At one point, Ferres said, Herzog had to enlist his leading lady to quell a near-mutiny among the crew, who were unhappy when water supplies ran out at the remote guesthouse where they were bunking, leaving them unable to shower.
Ultimately, Ferres – whose father died just before shooting began – came to find the solitude comforting, particularly during filming on a rocky island in the salt flats.
Herzog kept most of the crew largely away from Ferres during the filming to create both intimacy and intensity. "No one was allowed to even bring me tea or water. He did that," she said. "He creates kind of a special space around you."
In total, the film took just 16 days to shoot. That's not atypical, says Herzog.
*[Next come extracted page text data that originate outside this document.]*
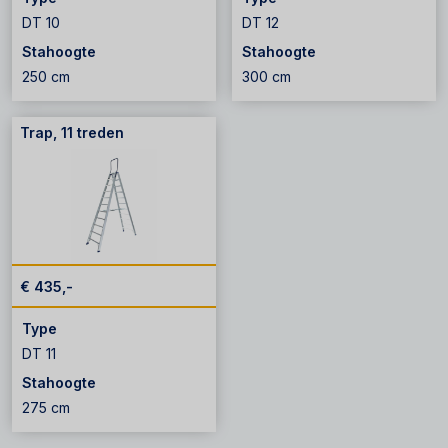
DT 10
DT 12
Stahoogte
Stahoogte
250 cm
300 cm
Trap, 11 treden
€ 435,-
Type
DT 11
Stahoogte
275 cm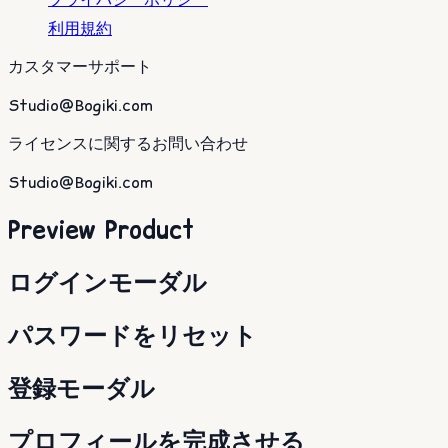
利用規約
カスタマーサポート
Studio@Bogiki.com
ライセンスに関するお問い合わせ
Studio@Bogiki.com
Preview Product
ログインモーダル
パスワードをリセット
登録モーダル
プロフィールを完成させる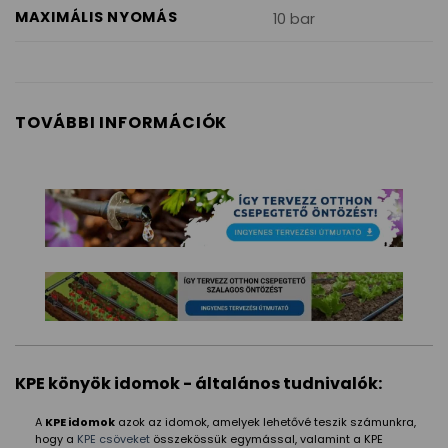
MAXIMÁLIS NYOMÁS
10 bar
TOVÁBBI INFORMÁCIÓK
KPE könyök idomok - általános tudnivalók:
A
KPE idomok
azok az idomok, amelyek lehetővé teszik számunkra,
hogy a
KPE csöveket
összekössük egymással, valamint a KPE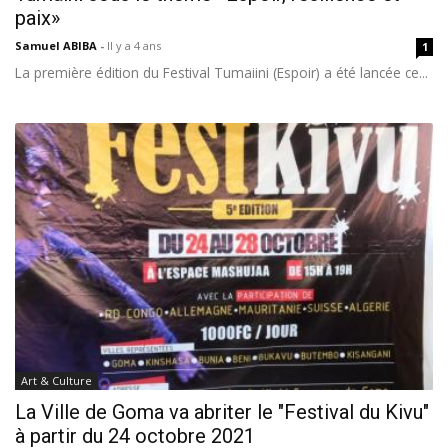
paix»
Samuel ABIBA
-
Il y a 4 ans
1
La première édition du Festival Tumaiini (Espoir) a été lancée ce...
Art & Culture
La Ville de Goma va abriter le "Festival du Kivu"
à partir du 24 octobre 2021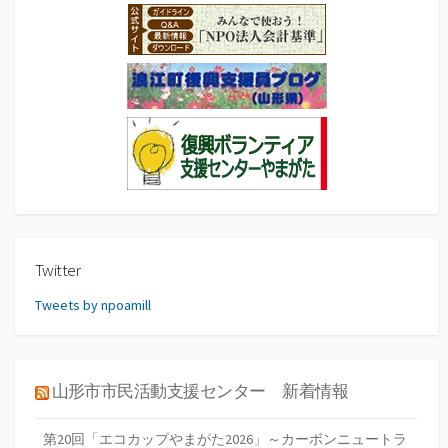
Twitter
Tweets by npoamill
山形市市民活動支援センター 新着情報
第20回「エコカップやまがた2026」～カーボンニュートラ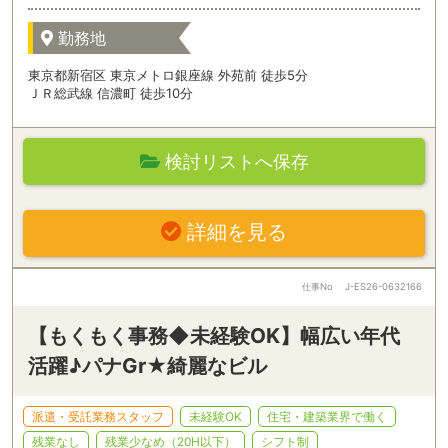
勤務地
東京都新宿区 東京メトロ銀座線 外苑前 徒歩5分
ＪＲ総武線 信濃町 徒歩10分
検討リストへ保存
詳細を見る
仕事No
J-ES26-0632166
【もくもく事務◆未経験OK】幅広い年代
活躍♪パナGr★綺麗なビル
派遣・受託業務スタッフ
未経験OK
住宅・建築業界で働く
残業なし
残業少なめ（20H以下）
シフト制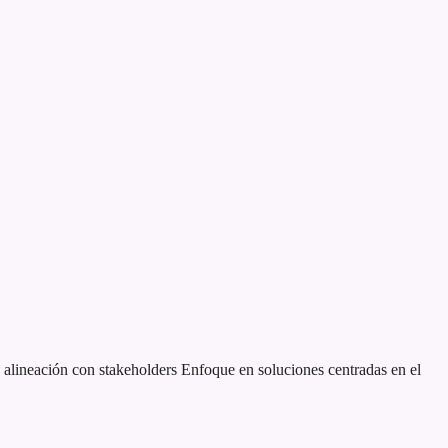
alineación con stakeholders
Enfoque en soluciones centradas en el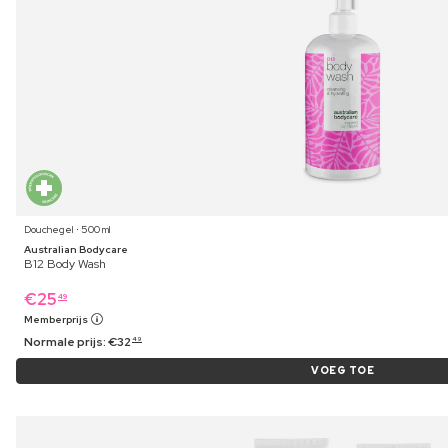
Douchegel ⋅ 500 ml
Australian Bodycare
B12 Body Wash
€
25
49
Memberprijs
Normale prijs:
€
32
49
VOEG TOE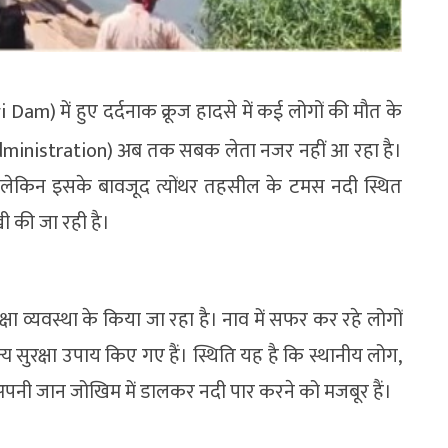
am) में हुए दर्दनाक क्रूज हादसे में कई लोगों की मौत के
Administration) अब तक सबक लेता नजर नहीं आ रहा है।
ा, लेकिन इसके बावजूद त्योंथर तहसील के टमस नदी स्थित
ी की जा रही है।
षा व्यवस्था के किया जा रहा है। नाव में सफर कर रहे लोगों
 सुरक्षा उपाय किए गए हैं। स्थिति यह है कि स्थानीय लोग,
ज अपनी जान जोखिम में डालकर नदी पार करने को मजबूर हैं।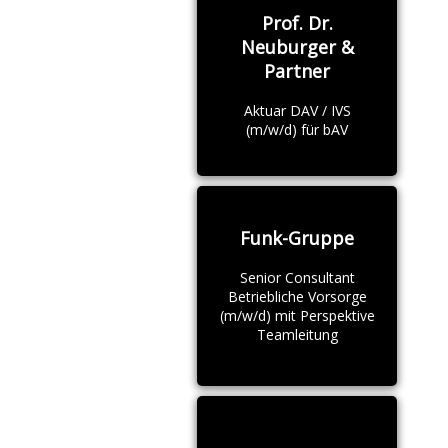
Prof. Dr.
Neuburger &
Partner
Aktuar DAV / IVS
(m/w/d) für bAV
Funk-Gruppe
Senior Consultant
Betriebliche Vorsorge
(m/w/d) mit Perspektive
Teamleitung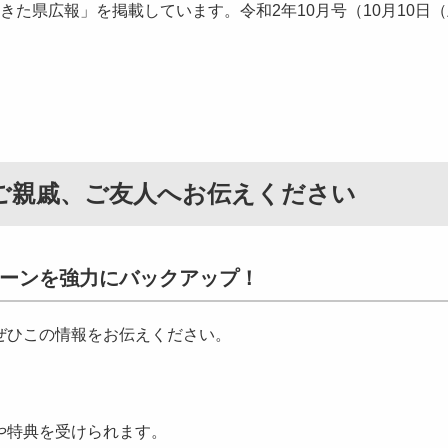
た県広報」を掲載しています。令和2年10月号（10月10日
ご親戚、ご友人へお伝えください
ターンを強力にバックアップ！
ぜひこの情報をお伝えください。
や特典を受けられます。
"I've never filmed much footage. I do basically what I need for the screen," he says. "Because of that, I'm done editing much faster than others."
His writing process, too, is expedient. Penning "Salt and Fire" took him five days. His 1972 feature "Aguirre, the Wrath of God," took just 2 days -- largely on a bus filled with inebriated companions swilling from a keg of beer.
"I had this little typewriter on my knees," he recalls. "Everyone was drunk, and singing obscene songs and even vomiting into my typewriter."
Herzog says he typically "sees" a film in his mind, so writing a screenplay is just like copying a text. "If you can copy 20 pages a day, in five days, easily you have a screenplay," he shrugs. "I'm done writing much faster than anyone I know."
Which explains in part why Herzog is so prolific. His documentary on technology, "Lo and Behold, Reveries of the Connected World," which premiered at Sundance in January, will arrive in American theaters this August. He's teaching through the online platform Masterclass this summer.
In the meantime, he's editing his next documentary, on volcanoes. Shooting for that has taken him to North Korea, Ethiopia, Indonesia and the remote Pacific island nation of Vanuatu.
"It's not unhealthy; you'd better have a new film out every half year" to stay relevant, says Herzog. But even he admits that he's got a lot in the pipeline.